Pokok permenungan kita yang kedua adalah bagaimana sikap kita dalam menerima rahmat agung keselamatan itu. Rasul Petrus dalam Firman Tuhan yang kita renungkan hari ini memberikan jawaban yang singkat: bergembiralah akan hal itu. Ajakan untuk bersukacita. Tetapi bagaimana mengungkapkan kegembiraan atau sukacita itu? Musa setelah menyeberangi Laut Merah dengan Kuasa Allah, bersukacita dan bergemira nyanyian (Kel 15:1-21). Daud setelah mengalami berbagai pengalaman kemenangan, setelah berhasil menguasai Yerusalem, memindahkan Tabut Perjanjian dari Baale ke Yerusalem, ia bernyanyi dan menari untuk mengungkapkan kegembiraan dan sukacitanya (2Sam 6:3-5).

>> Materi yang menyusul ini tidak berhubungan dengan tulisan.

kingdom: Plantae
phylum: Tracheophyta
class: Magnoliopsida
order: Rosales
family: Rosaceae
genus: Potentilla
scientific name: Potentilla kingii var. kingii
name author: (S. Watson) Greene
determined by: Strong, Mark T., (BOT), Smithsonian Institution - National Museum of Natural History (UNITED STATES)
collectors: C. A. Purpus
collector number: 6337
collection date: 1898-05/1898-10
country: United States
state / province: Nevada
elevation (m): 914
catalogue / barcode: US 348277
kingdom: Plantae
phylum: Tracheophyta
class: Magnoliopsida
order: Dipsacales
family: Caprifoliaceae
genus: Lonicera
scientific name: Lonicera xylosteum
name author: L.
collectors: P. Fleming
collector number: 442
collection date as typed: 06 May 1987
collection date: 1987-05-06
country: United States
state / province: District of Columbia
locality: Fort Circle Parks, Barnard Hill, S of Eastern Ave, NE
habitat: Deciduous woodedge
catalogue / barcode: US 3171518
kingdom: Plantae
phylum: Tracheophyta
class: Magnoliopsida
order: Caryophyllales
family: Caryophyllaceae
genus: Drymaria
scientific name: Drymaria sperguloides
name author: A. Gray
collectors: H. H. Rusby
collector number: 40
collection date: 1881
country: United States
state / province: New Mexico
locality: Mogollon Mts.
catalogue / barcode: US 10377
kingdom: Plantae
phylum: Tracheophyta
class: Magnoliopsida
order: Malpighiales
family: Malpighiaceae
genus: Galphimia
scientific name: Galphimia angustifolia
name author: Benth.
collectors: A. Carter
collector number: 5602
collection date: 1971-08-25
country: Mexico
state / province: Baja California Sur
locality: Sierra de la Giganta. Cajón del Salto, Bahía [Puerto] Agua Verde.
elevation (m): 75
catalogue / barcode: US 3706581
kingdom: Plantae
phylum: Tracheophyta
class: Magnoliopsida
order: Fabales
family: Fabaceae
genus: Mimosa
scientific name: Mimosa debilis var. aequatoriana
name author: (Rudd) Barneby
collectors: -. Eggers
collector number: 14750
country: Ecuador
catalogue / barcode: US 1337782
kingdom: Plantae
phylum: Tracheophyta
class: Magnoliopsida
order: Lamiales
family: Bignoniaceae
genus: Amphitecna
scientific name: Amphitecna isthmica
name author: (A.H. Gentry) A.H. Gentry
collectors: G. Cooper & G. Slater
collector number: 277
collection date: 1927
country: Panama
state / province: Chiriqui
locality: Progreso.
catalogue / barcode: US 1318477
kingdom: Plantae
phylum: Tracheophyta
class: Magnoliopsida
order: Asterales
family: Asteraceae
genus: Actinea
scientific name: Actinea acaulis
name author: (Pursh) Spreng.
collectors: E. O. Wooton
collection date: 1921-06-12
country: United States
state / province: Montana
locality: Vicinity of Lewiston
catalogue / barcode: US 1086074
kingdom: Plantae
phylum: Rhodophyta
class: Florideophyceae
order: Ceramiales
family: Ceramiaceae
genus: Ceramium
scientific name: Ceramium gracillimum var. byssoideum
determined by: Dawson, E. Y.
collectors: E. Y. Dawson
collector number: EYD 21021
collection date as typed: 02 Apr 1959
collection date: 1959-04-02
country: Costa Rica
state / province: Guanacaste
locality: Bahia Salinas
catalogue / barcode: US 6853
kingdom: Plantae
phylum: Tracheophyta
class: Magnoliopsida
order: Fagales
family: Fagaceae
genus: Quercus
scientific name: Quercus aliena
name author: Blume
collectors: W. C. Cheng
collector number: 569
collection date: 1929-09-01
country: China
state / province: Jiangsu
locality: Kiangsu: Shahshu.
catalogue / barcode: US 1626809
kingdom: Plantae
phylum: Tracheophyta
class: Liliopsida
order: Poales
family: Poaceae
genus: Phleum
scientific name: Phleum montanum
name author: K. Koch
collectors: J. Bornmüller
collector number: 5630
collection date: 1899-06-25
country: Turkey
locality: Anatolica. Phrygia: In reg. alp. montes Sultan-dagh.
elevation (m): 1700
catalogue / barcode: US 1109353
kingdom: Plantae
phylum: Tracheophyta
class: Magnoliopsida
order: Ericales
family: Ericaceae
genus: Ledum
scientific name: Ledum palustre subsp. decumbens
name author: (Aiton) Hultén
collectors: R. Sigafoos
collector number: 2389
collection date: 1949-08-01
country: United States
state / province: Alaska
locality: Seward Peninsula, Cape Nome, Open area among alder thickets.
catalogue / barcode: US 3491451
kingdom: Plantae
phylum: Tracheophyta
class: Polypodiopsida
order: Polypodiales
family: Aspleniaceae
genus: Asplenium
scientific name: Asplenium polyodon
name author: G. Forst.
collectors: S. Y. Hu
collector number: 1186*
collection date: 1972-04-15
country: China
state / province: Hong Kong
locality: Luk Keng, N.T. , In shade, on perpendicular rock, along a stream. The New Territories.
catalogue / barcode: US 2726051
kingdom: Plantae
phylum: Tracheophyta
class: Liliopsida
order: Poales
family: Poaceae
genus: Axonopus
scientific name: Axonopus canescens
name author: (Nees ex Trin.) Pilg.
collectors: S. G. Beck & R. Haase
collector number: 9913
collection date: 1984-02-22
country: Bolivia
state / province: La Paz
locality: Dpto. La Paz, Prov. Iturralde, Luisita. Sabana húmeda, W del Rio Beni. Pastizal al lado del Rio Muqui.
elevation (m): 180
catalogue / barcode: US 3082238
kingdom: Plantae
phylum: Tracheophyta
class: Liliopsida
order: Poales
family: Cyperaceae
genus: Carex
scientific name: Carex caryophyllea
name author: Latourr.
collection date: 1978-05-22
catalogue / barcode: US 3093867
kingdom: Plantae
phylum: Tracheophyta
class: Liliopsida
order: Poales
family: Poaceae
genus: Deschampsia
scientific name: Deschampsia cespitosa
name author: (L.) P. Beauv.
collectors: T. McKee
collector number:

Apakah dengan kegembiraan dan sukacita seperti itu menunjukkan bahwa pencobaan atau permasalahan telah usai? Tidak. Petrus bahkan menegaskan: “Sekarang ini kamu seketika harus berdukacita oleh berbagai-bagai pencobaan” (ayat 6). Bahkan tidak sekedar pencobaan melaikan “berbagai-bagai pencobaan.” Jika demikian, untuk apa kita bergembira?
Ini adalah pokok permenungan kita yang ketiga. Walaupun pencobaan tetap ada, permasalahan belum juga usai, sukacita atau kegembiraan menunjukkan kemurnian iman kita. “Maksud semuanya itu ialah untuk membuktikan kemurnian imanmu,” kata Rasul Petrus. Senada dengan itu, Yesus bin Sirakh mengatakan: “Sebab emas diuji di dalam api, tetapi orang yang kepadanya Tuhan berkenan dalam kanca penghinaan.” (2:5).
Hidup baru dengan harapan akan rahmat agung keselamatan membuat orang melihat persoalan atau pencobaan dengan cara yang baru pula. Dulu, ketika berhadapan kita dengan ketakberdayaan berseru kepada Tuhan, “Tuhan tolong lah aku. Persoalanku terlalu besar Tuhan.” Namun sekarang dengan kaca mata yang baru ketika berhadapan dengan persoalah atau pencobaan, reaksinya pun menjadi baru: “Hei persoalan. Tidak ada apa-apanya kamu. Tuhanku terlalu besar dibanding denganmu.”